● WHAT IS NEEDED: For every record that follows, transcribe the text exactly and leave any image out.

Document layout analysis data:
*-*-*

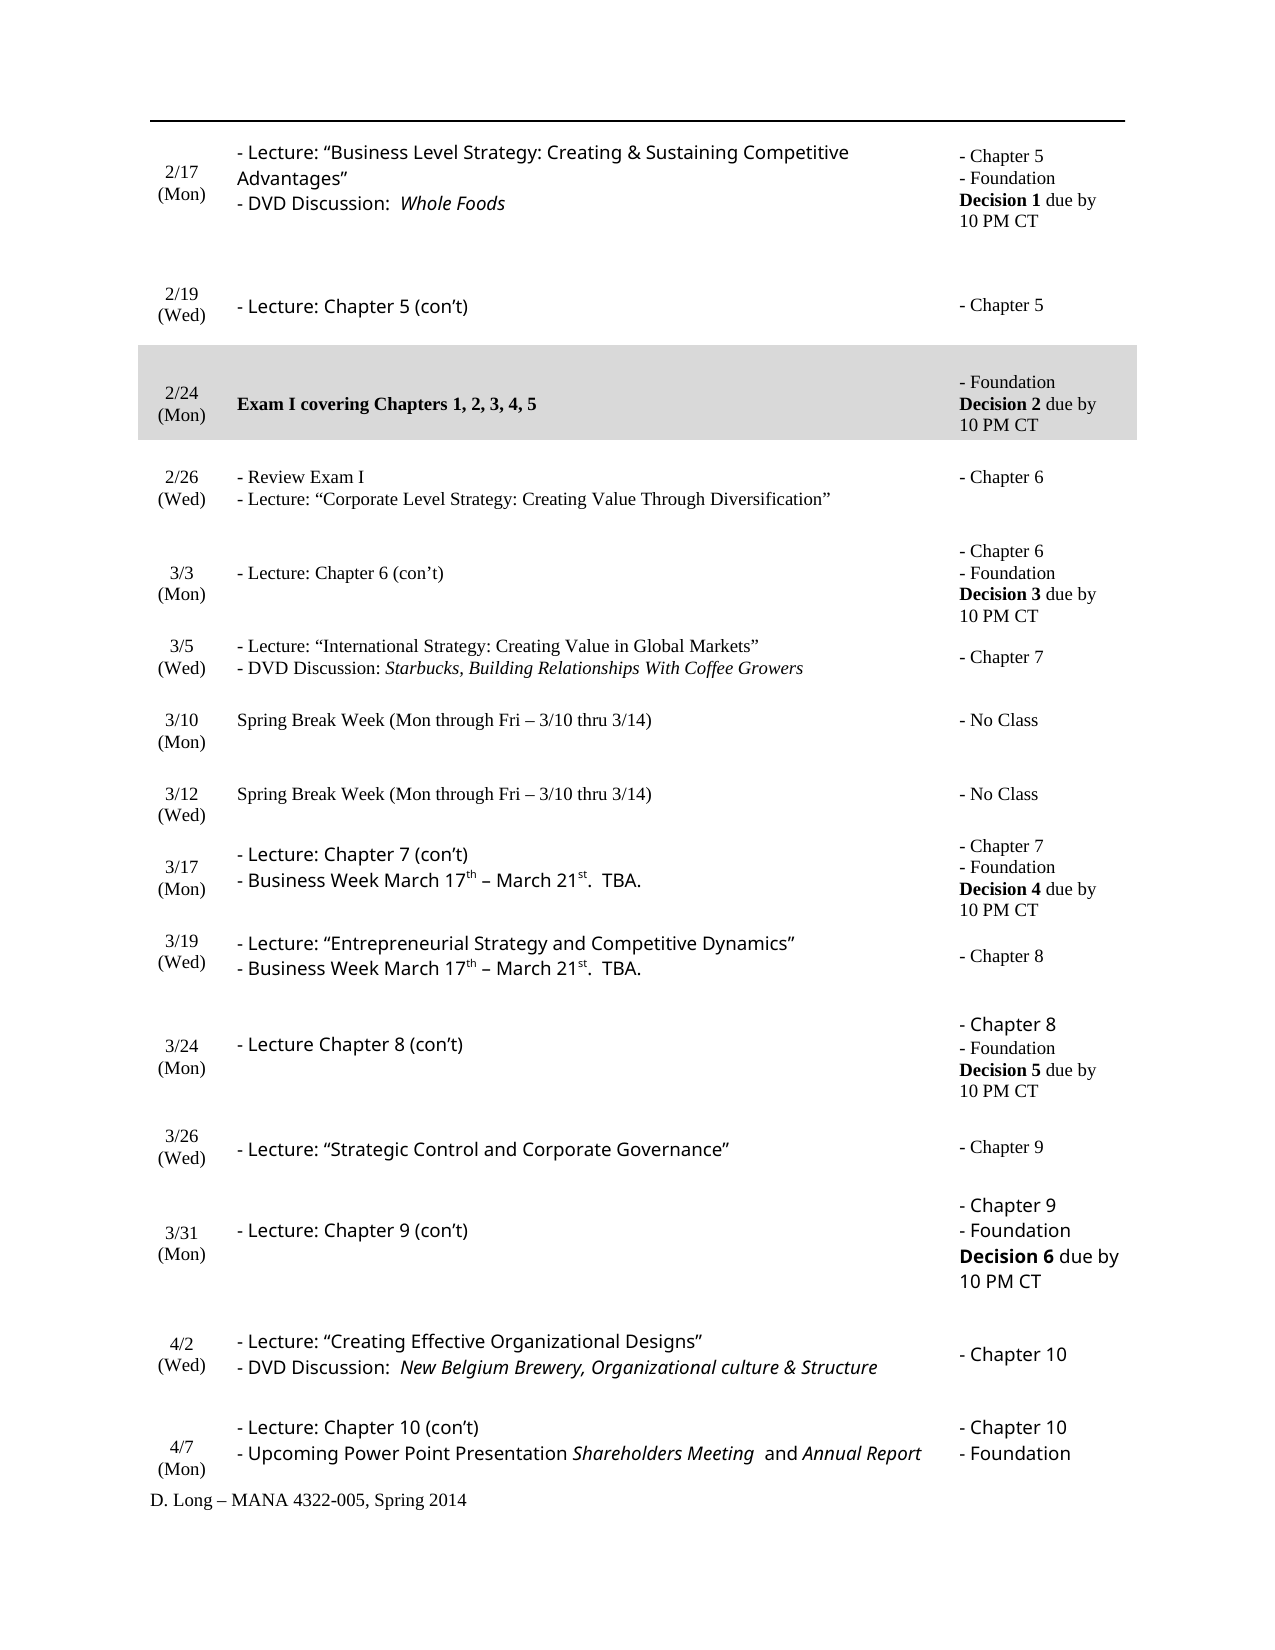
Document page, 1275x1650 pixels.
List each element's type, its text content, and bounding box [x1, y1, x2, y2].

table_cell 2/19 (Wed) [138, 242, 225, 345]
table_cell 4/2 (Wed) [138, 1299, 225, 1410]
table_cell - Chapter 5 - Foundation Decision 1 due by 10 PM CT [947, 135, 1137, 242]
table_cell - Foundation Decision 2 due by 10 PM CT [947, 345, 1137, 440]
table_cell - Lecture: Chapter 6 (con’t) [225, 536, 947, 631]
table_cell 3/26 (Wed) [138, 1106, 225, 1188]
table_cell 3/24 (Mon) [138, 1007, 225, 1106]
table_cell - Lecture: “Creating Effective Organizational Designs” - DVD Discussion: New Belgium Brewery, Organizational culture & Structure [225, 1299, 947, 1410]
table_cell - Review Exam I - Lecture: “Corporate Level Strategy: Creating Value Through Diversification” [225, 440, 947, 536]
table_cell - Chapter 10 [947, 1299, 1137, 1410]
table_cell - No Class [947, 683, 1137, 757]
table_cell 4/7 (Mon) [138, 1410, 225, 1483]
table_cell 3/10 (Mon) [138, 683, 225, 757]
table_cell 3/19 (Wed) [138, 925, 225, 1007]
table_cell - Chapter 7 [947, 631, 1137, 683]
table_cell 3/31 (Mon) [138, 1188, 225, 1299]
table_cell - Chapter 7 - Foundation Decision 4 due by 10 PM CT [947, 830, 1137, 925]
table_cell 2/26 (Wed) [138, 440, 225, 536]
table_cell Exam I covering Chapters 1, 2, 3, 4, 5 [225, 345, 947, 440]
table_cell 3/17 (Mon) [138, 830, 225, 925]
table_cell 3/3 (Mon) [138, 536, 225, 631]
table_cell 3/12 (Wed) [138, 757, 225, 830]
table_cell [947, 1410, 1137, 1483]
table_cell - Chapter 9 - Foundation Decision 6 due by 10 PM CT [947, 1188, 1137, 1299]
table_cell - No Class [947, 757, 1137, 830]
table_cell - Chapter 9 [947, 1106, 1137, 1188]
table_cell - Lecture: Chapter 5 (con’t) [225, 242, 947, 345]
table_cell - Lecture: Chapter 7 (con’t) - Business Week March 17th – March 21st. TBA. [225, 830, 947, 925]
table_cell - Chapter 8 [947, 925, 1137, 1007]
table_cell - Chapter 6 [947, 440, 1137, 536]
table_cell 2/17 (Mon) [138, 135, 225, 242]
table_cell - Lecture: “Entrepreneurial Strategy and Competitive Dynamics” - Business Week March 17th – March 21st. TBA. [225, 925, 947, 1007]
table_cell - Lecture: “Business Level Strategy: Creating & Sustaining Competitive Advantages” - DVD Discussion: Whole Foods [225, 135, 947, 242]
table_cell - Lecture: “Strategic Control and Corporate Governance” [225, 1106, 947, 1188]
table_cell - Chapter 6 - Foundation Decision 3 due by 10 PM CT [947, 536, 1137, 631]
table_cell - Chapter 8 - Foundation Decision 5 due by 10 PM CT [947, 1007, 1137, 1106]
table_cell 2/24 (Mon) [138, 345, 225, 440]
table_cell - Lecture: “International Strategy: Creating Value in Global Markets” - DVD Discussion: Starbucks, Building Relationships With Coffee Growers [225, 631, 947, 683]
table_cell - Lecture Chapter 8 (con’t) [225, 1007, 947, 1106]
table_cell Spring Break Week (Mon through Fri – 3/10 thru 3/14) [225, 683, 947, 757]
table_cell Spring Break Week (Mon through Fri – 3/10 thru 3/14) [225, 757, 947, 830]
table_cell 3/5 (Wed) [138, 631, 225, 683]
table_cell - Chapter 5 [947, 242, 1137, 345]
table_cell - Lecture: Chapter 9 (con’t) [225, 1188, 947, 1299]
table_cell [225, 1410, 947, 1483]
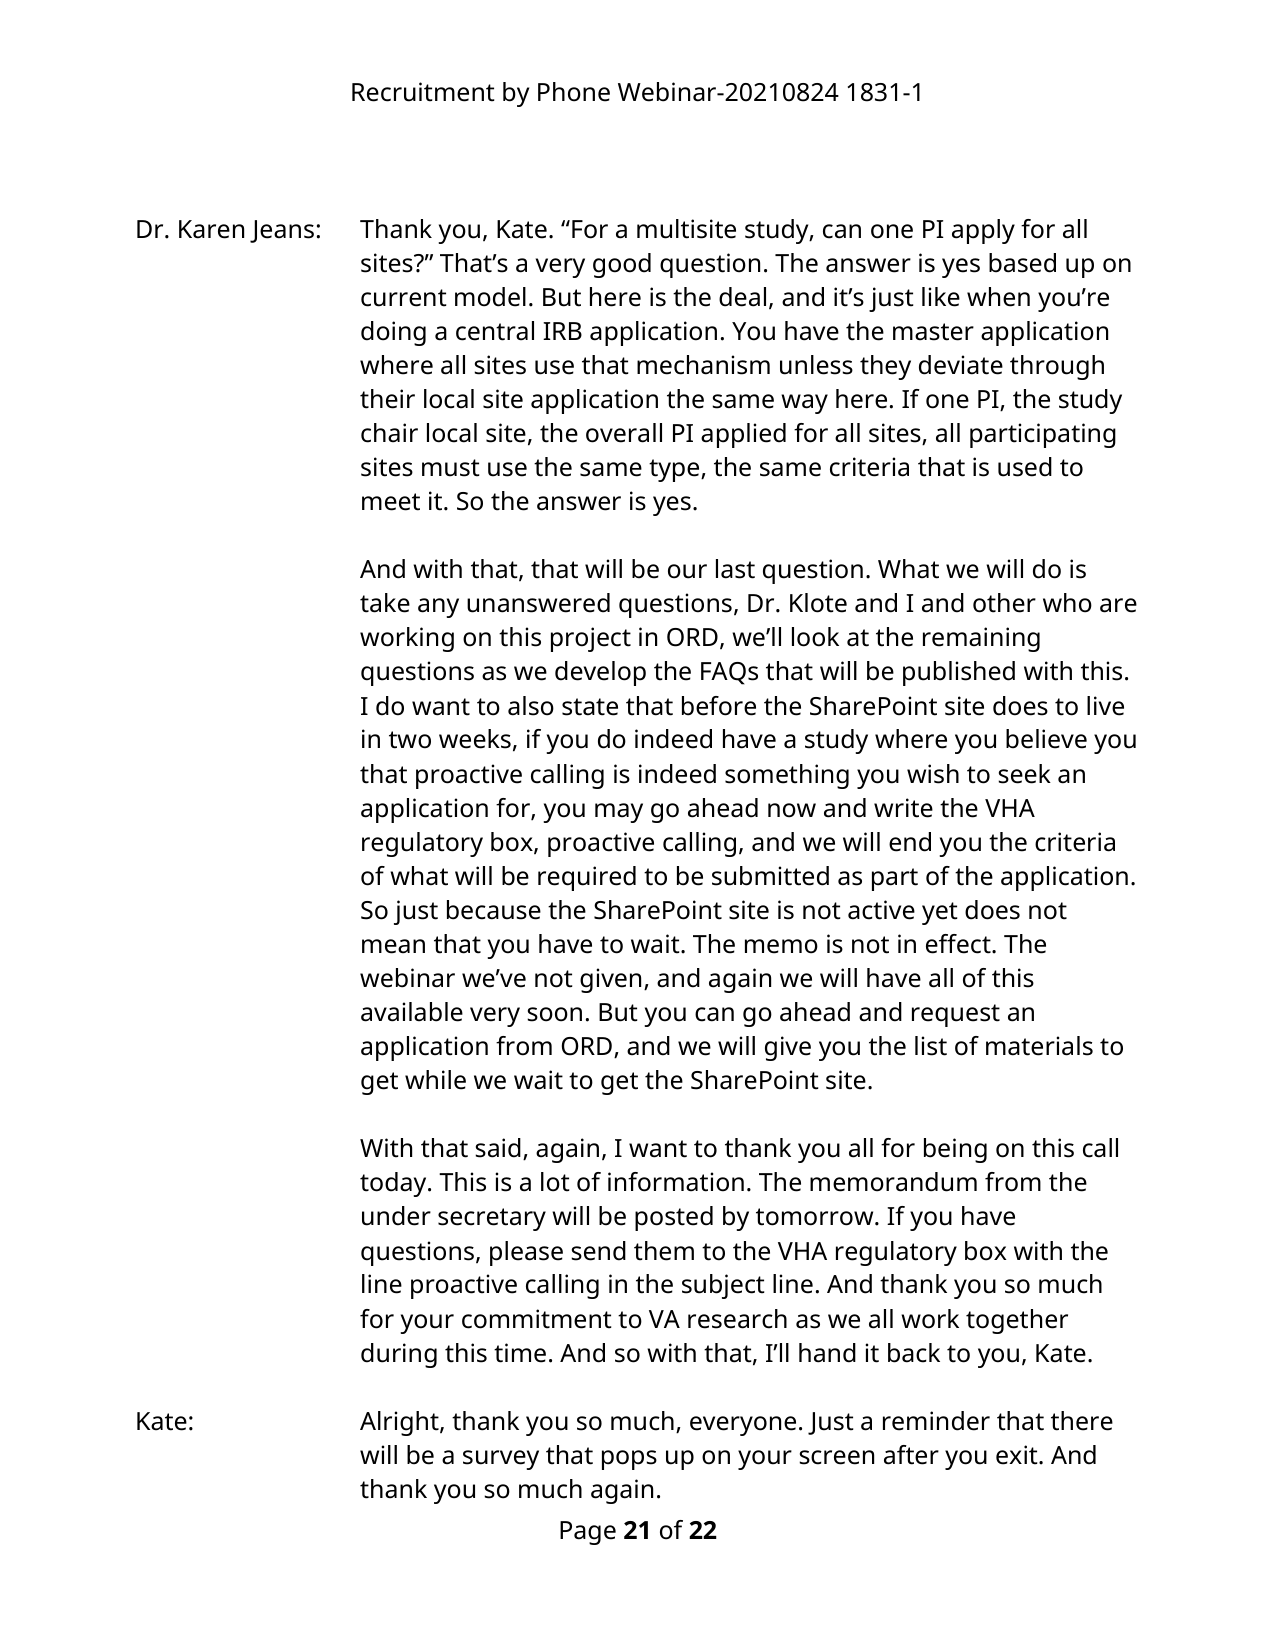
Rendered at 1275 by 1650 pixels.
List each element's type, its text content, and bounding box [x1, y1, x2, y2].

text Kate: Alright, thank you so much, everyone. Just a reminder that there will be a survey that pops up on your screen after you exit. And thank you so much again. [135, 1403, 1140, 1506]
text Dr. Karen Jeans: Thank you, Kate. “For a multisite study, can one PI apply for all sites?” That’s a very good question. The answer is yes based up on current model. But here is the deal, and it’s just like when you’re doing a central IRB application. You have the master application where all sites use that mechanism unless they deviate through their local site application the same way here. If one PI, the study chair local site, the overall PI applied for all sites, all participating sites must use the same type, the same criteria that is used to meet it. So the answer is yes. And with that, that will be our last question. What we will do is take any unanswered questions, Dr. Klote and I and other who are working on this project in ORD, we’ll look at the remaining questions as we develop the FAQs that will be published with this. I do want to also state that before the SharePoint site does to live in two weeks, if you do indeed have a study where you believe you that proactive calling is indeed something you wish to seek an application for, you may go ahead now and write the VHA regulatory box, proactive calling, and we will end you the criteria of what will be required to be submitted as part of the application. So just because the SharePoint site is not active yet does not mean that you have to wait. The memo is not in effect. The webinar we’ve not given, and again we will have all of this available very soon. But you can go ahead and request an application from ORD, and we will give you the list of materials to get while we wait to get the SharePoint site. With that said, again, I want to thank you all for being on this call today. This is a lot of information. The memorandum from the under secretary will be posted by tomorrow. If you have questions, please send them to the VHA regulatory box with the line proactive calling in the subject line. And thank you so much for your commitment to VA research as we all work together during this time. And so with that, I’ll hand it back to you, Kate. [135, 211, 1140, 1369]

*-*-*

● COMPLETED TASK:
Document page, 1275x1650 pixels.
List each element's type, its text content, and bounding box [x1, y1, x2, y2].

table_cell 2/19 (Wed) [138, 242, 225, 345]
table_cell 4/2 (Wed) [138, 1299, 225, 1410]
table_cell - Chapter 5 - Foundation Decision 1 due by 10 PM CT [947, 135, 1137, 242]
table_cell - Foundation Decision 2 due by 10 PM CT [947, 345, 1137, 440]
table_cell - Lecture: Chapter 6 (con’t) [225, 536, 947, 631]
table_cell 3/26 (Wed) [138, 1106, 225, 1188]
table_cell 3/24 (Mon) [138, 1007, 225, 1106]
table_cell - Lecture: “Creating Effective Organizational Designs” - DVD Discussion: New Belgium Brewery, Organizational culture & Structure [225, 1299, 947, 1410]
table_cell - Review Exam I - Lecture: “Corporate Level Strategy: Creating Value Through Diversification” [225, 440, 947, 536]
table_cell - Chapter 10 [947, 1299, 1137, 1410]
table_cell - No Class [947, 683, 1137, 757]
table_cell 4/7 (Mon) [138, 1410, 225, 1483]
table_cell 3/10 (Mon) [138, 683, 225, 757]
table_cell 3/19 (Wed) [138, 925, 225, 1007]
table_cell - Chapter 7 [947, 631, 1137, 683]
table_cell 3/31 (Mon) [138, 1188, 225, 1299]
table_cell - Chapter 7 - Foundation Decision 4 due by 10 PM CT [947, 830, 1137, 925]
table_cell 2/26 (Wed) [138, 440, 225, 536]
table_cell Exam I covering Chapters 1, 2, 3, 4, 5 [225, 345, 947, 440]
table_cell 3/17 (Mon) [138, 830, 225, 925]
table_cell 3/3 (Mon) [138, 536, 225, 631]
table_cell 3/12 (Wed) [138, 757, 225, 830]
table_cell [947, 1410, 1137, 1483]
table_cell - Chapter 9 - Foundation Decision 6 due by 10 PM CT [947, 1188, 1137, 1299]
table_cell - No Class [947, 757, 1137, 830]
table_cell - Chapter 9 [947, 1106, 1137, 1188]
table_cell - Lecture: Chapter 5 (con’t) [225, 242, 947, 345]
table_cell - Lecture: Chapter 7 (con’t) - Business Week March 17th – March 21st. TBA. [225, 830, 947, 925]
table_cell - Chapter 8 [947, 925, 1137, 1007]
table_cell - Chapter 6 [947, 440, 1137, 536]
table_cell 2/17 (Mon) [138, 135, 225, 242]
table_cell - Lecture: “Entrepreneurial Strategy and Competitive Dynamics” - Business Week March 17th – March 21st. TBA. [225, 925, 947, 1007]
table_cell - Lecture: “Business Level Strategy: Creating & Sustaining Competitive Advantages” - DVD Discussion: Whole Foods [225, 135, 947, 242]
table_cell - Lecture: “Strategic Control and Corporate Governance” [225, 1106, 947, 1188]
table_cell - Chapter 6 - Foundation Decision 3 due by 10 PM CT [947, 536, 1137, 631]
table_cell - Chapter 8 - Foundation Decision 5 due by 10 PM CT [947, 1007, 1137, 1106]
table_cell 2/24 (Mon) [138, 345, 225, 440]
table_cell - Lecture: “International Strategy: Creating Value in Global Markets” - DVD Discussion: Starbucks, Building Relationships With Coffee Growers [225, 631, 947, 683]
table_cell - Lecture Chapter 8 (con’t) [225, 1007, 947, 1106]
table_cell Spring Break Week (Mon through Fri – 3/10 thru 3/14) [225, 683, 947, 757]
table_cell Spring Break Week (Mon through Fri – 3/10 thru 3/14) [225, 757, 947, 830]
table_cell 3/5 (Wed) [138, 631, 225, 683]
table_cell - Chapter 5 [947, 242, 1137, 345]
table_cell - Lecture: Chapter 9 (con’t) [225, 1188, 947, 1299]
table_cell [225, 1410, 947, 1483]
Rendered at 1275 by 1650 pixels.
List each element's type, its text content, and bounding box [x1, y1, x2, y2].

text Kate: Alright, thank you so much, everyone. Just a reminder that there will be a survey that pops up on your screen after you exit. And thank you so much again. [135, 1403, 1140, 1506]
text Dr. Karen Jeans: Thank you, Kate. “For a multisite study, can one PI apply for all sites?” That’s a very good question. The answer is yes based up on current model. But here is the deal, and it’s just like when you’re doing a central IRB application. You have the master application where all sites use that mechanism unless they deviate through their local site application the same way here. If one PI, the study chair local site, the overall PI applied for all sites, all participating sites must use the same type, the same criteria that is used to meet it. So the answer is yes. And with that, that will be our last question. What we will do is take any unanswered questions, Dr. Klote and I and other who are working on this project in ORD, we’ll look at the remaining questions as we develop the FAQs that will be published with this. I do want to also state that before the SharePoint site does to live in two weeks, if you do indeed have a study where you believe you that proactive calling is indeed something you wish to seek an application for, you may go ahead now and write the VHA regulatory box, proactive calling, and we will end you the criteria of what will be required to be submitted as part of the application. So just because the SharePoint site is not active yet does not mean that you have to wait. The memo is not in effect. The webinar we’ve not given, and again we will have all of this available very soon. But you can go ahead and request an application from ORD, and we will give you the list of materials to get while we wait to get the SharePoint site. With that said, again, I want to thank you all for being on this call today. This is a lot of information. The memorandum from the under secretary will be posted by tomorrow. If you have questions, please send them to the VHA regulatory box with the line proactive calling in the subject line. And thank you so much for your commitment to VA research as we all work together during this time. And so with that, I’ll hand it back to you, Kate. [135, 211, 1140, 1369]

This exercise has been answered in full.